Toronto’s existing marijuana laws will go up in smoke as of October 17 when weed (finally) becomes legal in Canada.
While the city’s stoner set and recreational users have rejoiced at Canada’s coming of age with respect to weed, not everyone is as pleased. Some don’t want the pungent smelling plant – something still considered a drug to a lot of people – and its smoke anywhere near them or their living quarters, whether it’s legal or not.
Once marijuana does become legal, you will technically only be able to smoke it on private property or in a private residence in Toronto – weed smokers won’t be allowed to freely spark a joint just anywhere. For many cannabis consumers, however, the best place to get stoned is in their own home, from the comfort of their couch, balcony, or backyard (and, likely, with snacks within reach).
But if your condo board isn’t full of weed fans and acts quickly, you may not technically be able to do so (that is, unless you’re sneaky and strategic about it). And that’s a problem.

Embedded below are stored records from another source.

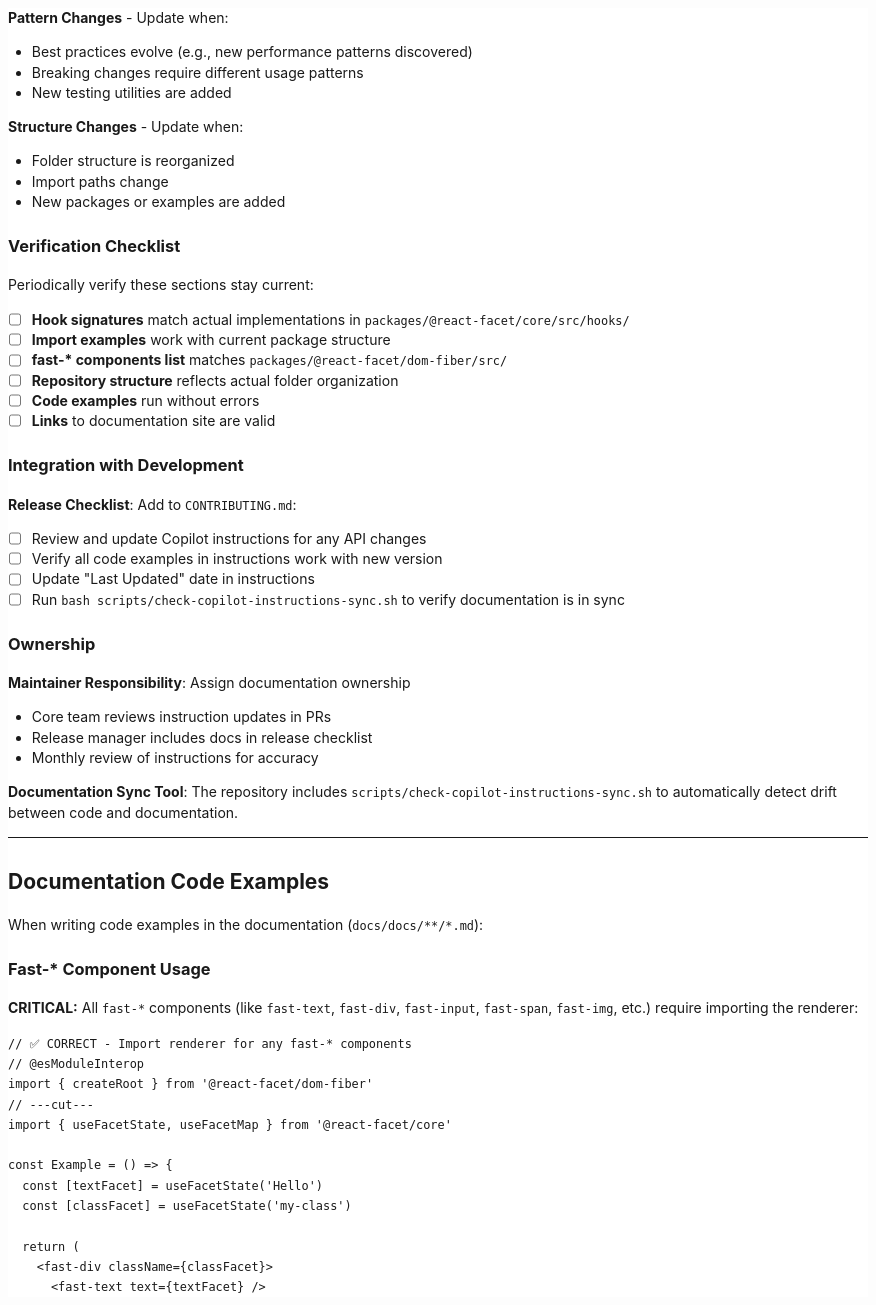 **Pattern Changes** - Update when:

- Best practices evolve (e.g., new performance patterns discovered)
- Breaking changes require different usage patterns
- New testing utilities are added

**Structure Changes** - Update when:

- Folder structure is reorganized
- Import paths change
- New packages or examples are added

### Verification Checklist

Periodically verify these sections stay current:

- [ ] **Hook signatures** match actual implementations in `packages/@react-facet/core/src/hooks/`
- [ ] **Import examples** work with current package structure
- [ ] **fast-\* components list** matches `packages/@react-facet/dom-fiber/src/`
- [ ] **Repository structure** reflects actual folder organization
- [ ] **Code examples** run without errors
- [ ] **Links** to documentation site are valid

### Integration with Development

**Release Checklist**: Add to `CONTRIBUTING.md`:

- [ ] Review and update Copilot instructions for any API changes
- [ ] Verify all code examples in instructions work with new version
- [ ] Update "Last Updated" date in instructions
- [ ] Run `bash scripts/check-copilot-instructions-sync.sh` to verify documentation is in sync

### Ownership

**Maintainer Responsibility**: Assign documentation ownership

- Core team reviews instruction updates in PRs
- Release manager includes docs in release checklist
- Monthly review of instructions for accuracy

**Documentation Sync Tool**: The repository includes `scripts/check-copilot-instructions-sync.sh` to automatically detect drift between code and documentation.

---

## Documentation Code Examples

When writing code examples in the documentation (`docs/docs/**/*.md`):

### Fast-\* Component Usage

**CRITICAL:** All `fast-*` components (like `fast-text`, `fast-div`, `fast-input`, `fast-span`, `fast-img`, etc.) require importing the renderer:

```tsx
// ✅ CORRECT - Import renderer for any fast-* components
// @esModuleInterop
import { createRoot } from '@react-facet/dom-fiber'
// ---cut---
import { useFacetState, useFacetMap } from '@react-facet/core'

const Example = () => {
  const [textFacet] = useFacetState('Hello')
  const [classFacet] = useFacetState('my-class')

  return (
    <fast-div className={classFacet}>
      <fast-text text={textFacet} />
```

Recently, some Toronto condo boards have debated trying to ban weed on their properties before it becomes legal. They have sent letters and Facebook polls to condo owners asking their thoughts on forbidding cannabis on building property. Some have already banned it, with exceptions for those with medical needs and documentation to prove it. The good news for pot smokers is that landlords can’t change a lease until a tenant has moved out; they are legally not allowed to implement no-smoking rules if they do not currently exist.
Currently, Ontario has not updated its rental laws to reflect the legalization of cannabis – each province will have its own rules – but the regulations currently state that whether renters can smoke cigarettes in their home depends on your building’s rules or your lease agreement.

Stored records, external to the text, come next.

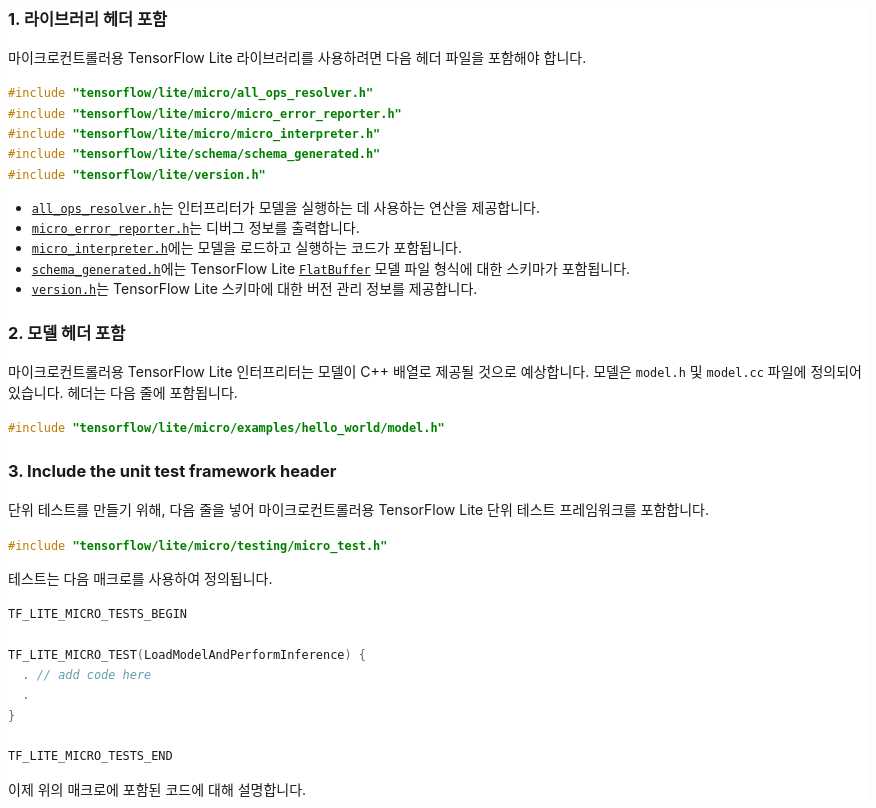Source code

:### 1. 라이브러리 헤더 포함

마이크로컨트롤러용 TensorFlow Lite 라이브러리를 사용하려면 다음 헤더 파일을 포함해야 합니다.

```C++
#include "tensorflow/lite/micro/all_ops_resolver.h"
#include "tensorflow/lite/micro/micro_error_reporter.h"
#include "tensorflow/lite/micro/micro_interpreter.h"
#include "tensorflow/lite/schema/schema_generated.h"
#include "tensorflow/lite/version.h"
```

- [`all_ops_resolver.h`](https://github.com/tensorflow/tflite-micro/tree/main/tensorflow/lite/micro/all_ops_resolver.h)는 인터프리터가 모델을 실행하는 데 사용하는 연산을 제공합니다.
- [`micro_error_reporter.h`](https://github.com/tensorflow/tflite-micro/tree/main/tensorflow/lite/micro/micro_error_reporter.h)는 디버그 정보를 출력합니다.
- [`micro_interpreter.h`](https://github.com/tensorflow/tflite-micro/tree/main/tensorflow/lite/micro/micro_interpreter.h)에는 모델을 로드하고 실행하는 코드가 포함됩니다.
- [`schema_generated.h`](https://github.com/tensorflow/tflite-micro/tree/main/tensorflow/lite/schema/schema_generated.h)에는 TensorFlow Lite [`FlatBuffer`](https://google.github.io/flatbuffers/) 모델 파일 형식에 대한 스키마가 포함됩니다.
- [`version.h`](https://github.com/tensorflow/tensorflow/blob/master/tensorflow/lite/version.h)는 TensorFlow Lite 스키마에 대한 버전 관리 정보를 제공합니다.

### 2. 모델 헤더 포함

마이크로컨트롤러용 TensorFlow Lite 인터프리터는 모델이 C++ 배열로 제공될 것으로 예상합니다. 모델은 `model.h` 및 `model.cc` 파일에 정의되어 있습니다. 헤더는 다음 줄에 포함됩니다.

```C++
#include "tensorflow/lite/micro/examples/hello_world/model.h"
```

### 3. Include the unit test framework header

단위 테스트를 만들기 위해, 다음 줄을 넣어 마이크로컨트롤러용 TensorFlow Lite 단위 테스트 프레임워크를 포함합니다.

```C++
#include "tensorflow/lite/micro/testing/micro_test.h"
```

테스트는 다음 매크로를 사용하여 정의됩니다.

```C++
TF_LITE_MICRO_TESTS_BEGIN

TF_LITE_MICRO_TEST(LoadModelAndPerformInference) {
  . // add code here
  .
}

TF_LITE_MICRO_TESTS_END
```

이제 위의 매크로에 포함된 코드에 대해 설명합니다.
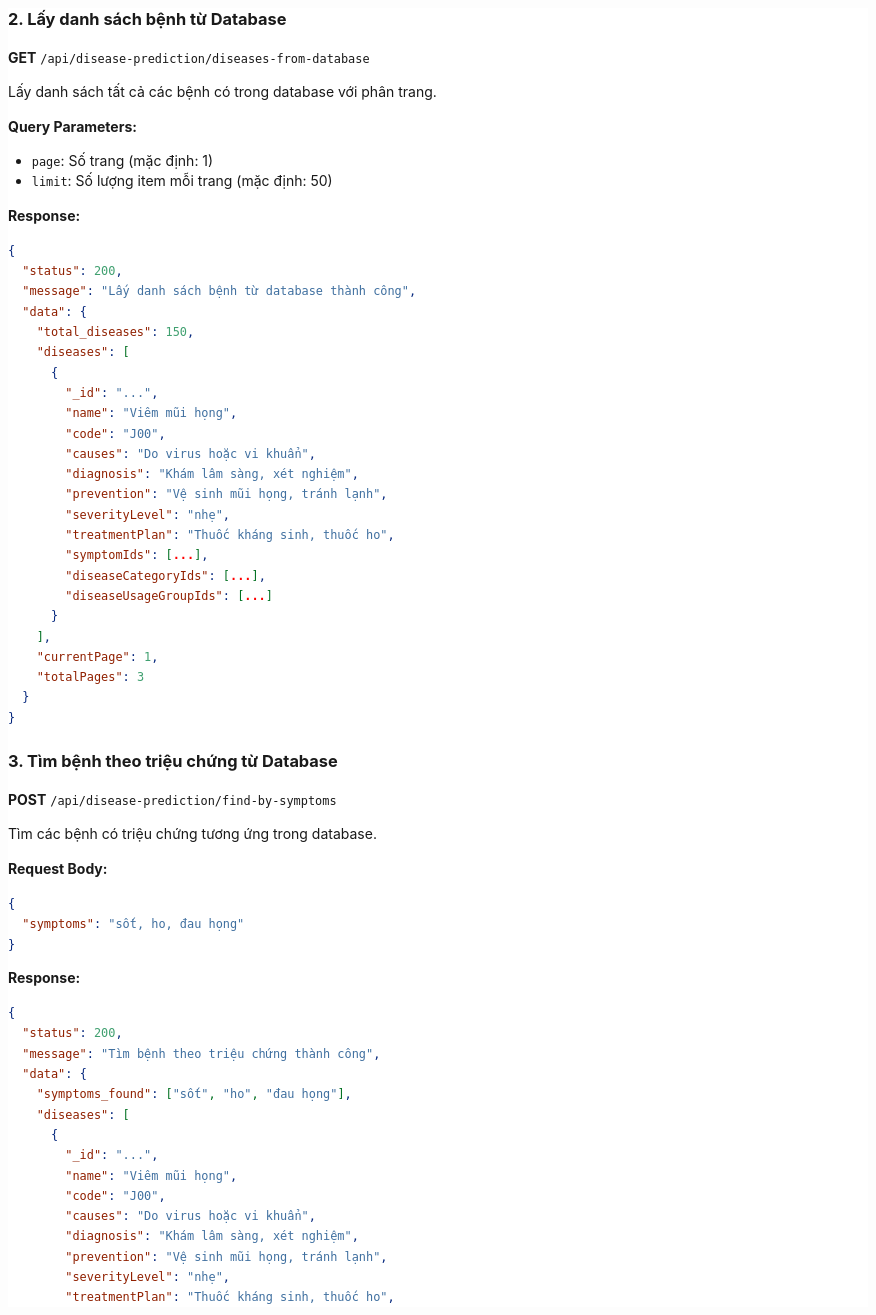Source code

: ### 2. Lấy danh sách bệnh từ Database
**GET** `/api/disease-prediction/diseases-from-database`

Lấy danh sách tất cả các bệnh có trong database với phân trang.

**Query Parameters:**
- `page`: Số trang (mặc định: 1)
- `limit`: Số lượng item mỗi trang (mặc định: 50)

**Response:**
```json
{
  "status": 200,
  "message": "Lấy danh sách bệnh từ database thành công",
  "data": {
    "total_diseases": 150,
    "diseases": [
      {
        "_id": "...",
        "name": "Viêm mũi họng",
        "code": "J00",
        "causes": "Do virus hoặc vi khuẩn",
        "diagnosis": "Khám lâm sàng, xét nghiệm",
        "prevention": "Vệ sinh mũi họng, tránh lạnh",
        "severityLevel": "nhẹ",
        "treatmentPlan": "Thuốc kháng sinh, thuốc ho",
        "symptomIds": [...],
        "diseaseCategoryIds": [...],
        "diseaseUsageGroupIds": [...]
      }
    ],
    "currentPage": 1,
    "totalPages": 3
  }
}
```

### 3. Tìm bệnh theo triệu chứng từ Database
**POST** `/api/disease-prediction/find-by-symptoms`

Tìm các bệnh có triệu chứng tương ứng trong database.

**Request Body:**
```json
{
  "symptoms": "sốt, ho, đau họng"
}
```

**Response:**
```json
{
  "status": 200,
  "message": "Tìm bệnh theo triệu chứng thành công",
  "data": {
    "symptoms_found": ["sốt", "ho", "đau họng"],
    "diseases": [
      {
        "_id": "...",
        "name": "Viêm mũi họng",
        "code": "J00",
        "causes": "Do virus hoặc vi khuẩn",
        "diagnosis": "Khám lâm sàng, xét nghiệm",
        "prevention": "Vệ sinh mũi họng, tránh lạnh",
        "severityLevel": "nhẹ",
        "treatmentPlan": "Thuốc kháng sinh, thuốc ho",
```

As most of us are now aware, marijuana has real medicinal benefits and is used to treat everything from the side effects of chemo, to chronic pain and anxiety. And there’s no way that someone’s use of medicine should be restricted. But even if you’re simply a recreational user (as opposed to a medicinal user) – say on a lazy winter Sunday or after a long day at the office – do landlords and condo boards have a right to tell people how to live in their own home? Personally, I don’t think so.
The impossible-to-ignore smell of weed is definitely an offensive one to some, and something that parents may not want to explain to their young children. It’s something your retiree neighbours may not want to smell when having a dinner the next terrace over. Fair. But cigars and cigarettes are equally as offensive smelling to many.
The naysayers point to things like the effects of second-hand weed smoke on other residents. Recent research from the University of Calgary revealed that the active ingredient in marijuana, THC, is detectable in the body after as little as 15 minutes of direct exposure, even if the person isn’t actively smoking it. But this is only when the subject was in the same poorly ventilated room as the smoker – not a few doors down the hall or a couple of balconies away.
Condo owner or apartment renter, I can definitely understand banning weed smoking in common areas like rooftop terraces and in front of the building, but that’s a different story from regulating what goes on – legally – within someone’s home.
For renters, marijuana smoke will produce minimal damage to a property. The scent is strong, but it doesn’t stick around the way cigarette smoke does. However, there are concerns when it comes to growing weed once it is legalized, complete with the allowance of four plants per household. But even four plants – or six if you’re a medical user – can do damage to condo units with moisture and mould. Admittedly, if an owner wants to take such a risk with their own place, that’s one thing. To cause damage to someone’s property for a renter, that’s another. For that reason, I more so can understand landlord restrictions when it comes to growing.
But not smoking.
It’s time to adapt to the fact that Canada has embraced marijuana and that the long-held stigmas and stereotypes associated with it are dated and eroding. According to new data from Environics Analytics, Torontonians spark up the equivalent of 141.7 million joints a year. Dispensaries now count everyone from students and professors to parents and business people as regular customers.
Just as condo owners – many of whom dropped ridiculous amounts of cash on their homes – have the right to enjoy their property, weed smokers have the right to smoke their weed. The same rules that apply to cigarettes should apply.
Instead of bylaws, the hope is that common sense and consideration governs the discretion when it comes to sparking a joint, just as it does for most people when lighting a cigarette.
Let’s not forget that there are other, increasingly popular, more discreet ways to consume cannabis that don’t produce the smoke and the smell, like vaporizers and edibles. Damage-causing plants can also be cultivated elsewhere, like in a (knowing and accepting) friend or family member’s backyard.
The happy medium doesn’t involve human rights-violating restrictions, but basic consideration; the same considerate discretion exercised when it comes to playing loud music, practicing an instrument, or smoking cigarettes.